TASK TO COMPLETE:
Rewrite the items from the line containing "Under a system" through the end of the items, changing "wooden cabinet" to "oak cabinet" and leaving everything else unchanged.

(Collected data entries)

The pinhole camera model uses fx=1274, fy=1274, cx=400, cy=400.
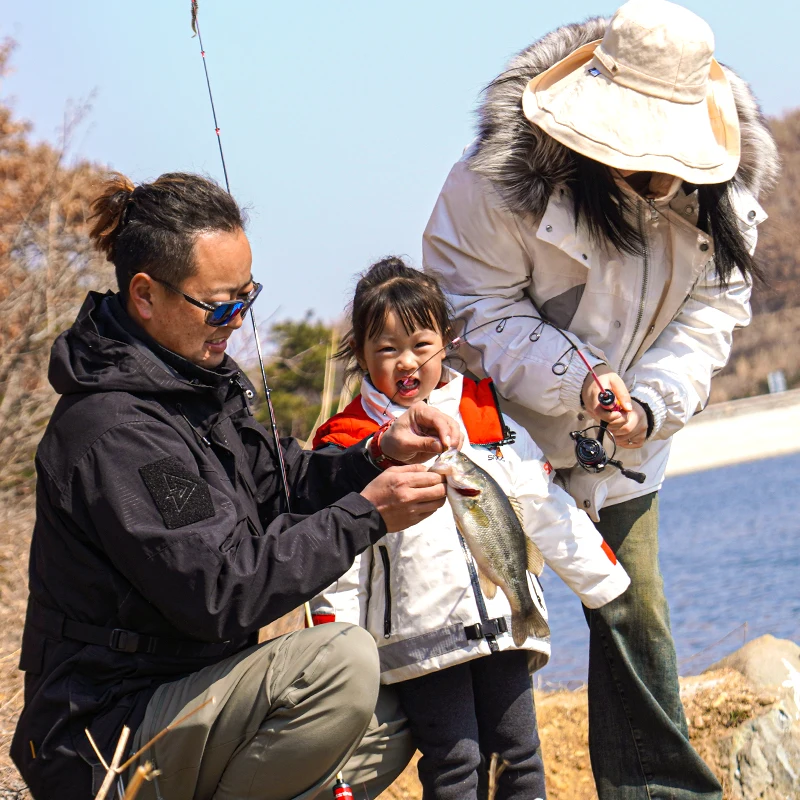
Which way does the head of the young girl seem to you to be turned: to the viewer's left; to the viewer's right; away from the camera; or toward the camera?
toward the camera

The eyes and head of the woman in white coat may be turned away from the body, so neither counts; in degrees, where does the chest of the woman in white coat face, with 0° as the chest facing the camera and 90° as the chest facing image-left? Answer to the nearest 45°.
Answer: approximately 0°

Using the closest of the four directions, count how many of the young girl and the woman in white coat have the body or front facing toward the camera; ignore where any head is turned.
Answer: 2

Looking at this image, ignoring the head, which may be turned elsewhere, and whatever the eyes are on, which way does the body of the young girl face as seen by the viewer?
toward the camera

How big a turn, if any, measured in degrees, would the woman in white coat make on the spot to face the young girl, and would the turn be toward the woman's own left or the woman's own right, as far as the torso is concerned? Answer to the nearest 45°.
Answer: approximately 45° to the woman's own right

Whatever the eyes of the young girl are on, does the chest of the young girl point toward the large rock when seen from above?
no

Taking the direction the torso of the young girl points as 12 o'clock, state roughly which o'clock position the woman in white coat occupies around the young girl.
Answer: The woman in white coat is roughly at 8 o'clock from the young girl.

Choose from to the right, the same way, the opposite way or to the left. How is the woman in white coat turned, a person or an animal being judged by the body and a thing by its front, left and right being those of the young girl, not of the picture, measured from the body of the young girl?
the same way
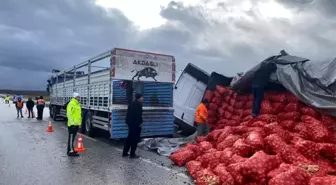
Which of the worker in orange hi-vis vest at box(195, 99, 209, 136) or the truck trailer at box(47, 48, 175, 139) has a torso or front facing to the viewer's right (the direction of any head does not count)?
the worker in orange hi-vis vest

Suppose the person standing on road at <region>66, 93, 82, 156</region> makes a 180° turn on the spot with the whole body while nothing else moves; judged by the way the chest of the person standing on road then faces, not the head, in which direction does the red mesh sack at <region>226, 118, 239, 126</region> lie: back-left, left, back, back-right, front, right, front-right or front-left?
back

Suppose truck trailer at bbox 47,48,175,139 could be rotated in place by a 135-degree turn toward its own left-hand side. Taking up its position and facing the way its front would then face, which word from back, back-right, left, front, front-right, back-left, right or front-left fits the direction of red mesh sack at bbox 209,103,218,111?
left

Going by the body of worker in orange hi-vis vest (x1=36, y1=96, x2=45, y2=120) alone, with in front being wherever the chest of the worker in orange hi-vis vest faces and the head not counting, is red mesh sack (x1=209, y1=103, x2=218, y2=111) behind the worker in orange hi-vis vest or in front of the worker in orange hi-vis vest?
behind

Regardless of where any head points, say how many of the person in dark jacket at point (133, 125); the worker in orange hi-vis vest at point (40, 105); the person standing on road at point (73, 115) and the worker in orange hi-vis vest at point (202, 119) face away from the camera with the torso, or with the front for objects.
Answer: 1

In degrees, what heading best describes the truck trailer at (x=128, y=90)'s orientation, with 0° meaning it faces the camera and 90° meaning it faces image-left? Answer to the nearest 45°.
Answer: approximately 135°

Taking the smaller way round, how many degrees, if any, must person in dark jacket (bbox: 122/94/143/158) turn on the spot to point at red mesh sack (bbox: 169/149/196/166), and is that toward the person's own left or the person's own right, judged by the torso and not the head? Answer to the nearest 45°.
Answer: approximately 45° to the person's own right

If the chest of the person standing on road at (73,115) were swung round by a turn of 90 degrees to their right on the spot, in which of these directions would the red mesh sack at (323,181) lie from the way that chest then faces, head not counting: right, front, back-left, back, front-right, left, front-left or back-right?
front-left

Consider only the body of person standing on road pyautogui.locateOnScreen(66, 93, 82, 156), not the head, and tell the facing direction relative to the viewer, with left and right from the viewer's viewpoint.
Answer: facing to the right of the viewer

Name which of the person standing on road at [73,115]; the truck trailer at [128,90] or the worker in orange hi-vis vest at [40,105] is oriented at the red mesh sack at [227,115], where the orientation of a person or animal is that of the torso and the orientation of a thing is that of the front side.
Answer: the person standing on road

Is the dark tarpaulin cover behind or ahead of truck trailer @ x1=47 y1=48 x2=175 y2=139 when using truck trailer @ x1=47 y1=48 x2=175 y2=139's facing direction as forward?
behind
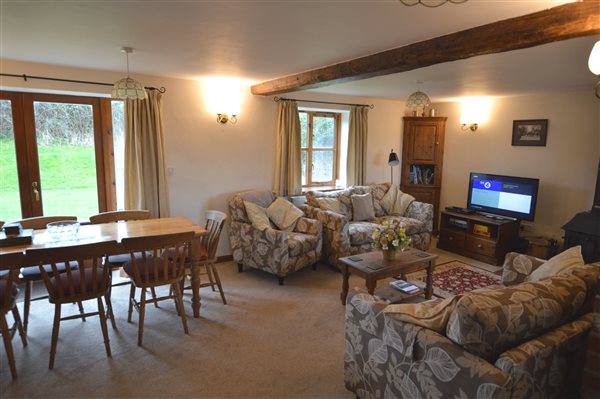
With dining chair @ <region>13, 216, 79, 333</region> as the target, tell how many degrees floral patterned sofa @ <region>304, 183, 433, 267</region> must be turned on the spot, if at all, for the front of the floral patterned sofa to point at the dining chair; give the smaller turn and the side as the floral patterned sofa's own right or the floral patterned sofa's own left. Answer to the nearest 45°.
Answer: approximately 90° to the floral patterned sofa's own right

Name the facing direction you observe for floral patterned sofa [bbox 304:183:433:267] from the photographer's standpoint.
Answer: facing the viewer and to the right of the viewer

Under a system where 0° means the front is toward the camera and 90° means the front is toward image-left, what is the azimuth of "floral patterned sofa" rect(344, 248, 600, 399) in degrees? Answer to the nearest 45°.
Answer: approximately 135°

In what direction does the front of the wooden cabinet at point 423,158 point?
toward the camera

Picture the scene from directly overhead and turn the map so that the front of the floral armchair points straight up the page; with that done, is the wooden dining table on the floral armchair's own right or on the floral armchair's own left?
on the floral armchair's own right

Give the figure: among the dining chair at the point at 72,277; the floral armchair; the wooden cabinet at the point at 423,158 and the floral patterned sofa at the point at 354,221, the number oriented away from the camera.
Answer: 1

RESULT OF THE EXERCISE:
Under a system where 0° means the front is toward the camera and 90° means the front is toward image-left, what is the azimuth of "floral patterned sofa" rect(344, 248, 600, 399) in degrees? Answer to the nearest 45°.
Answer: approximately 135°

In what direction does the front of the oak cabinet at point 423,158 point?
toward the camera

Picture the scene from directly overhead and turn the map so that the front of the floral armchair points straight up the page; with that done, is the wooden dining table on the floral armchair's own right or on the floral armchair's own left?
on the floral armchair's own right

Give the figure: among the dining chair at the point at 72,277; the floral armchair; the oak cabinet at the point at 423,158 and the floral patterned sofa at the point at 354,221, the number oriented away from the camera.
Answer: 1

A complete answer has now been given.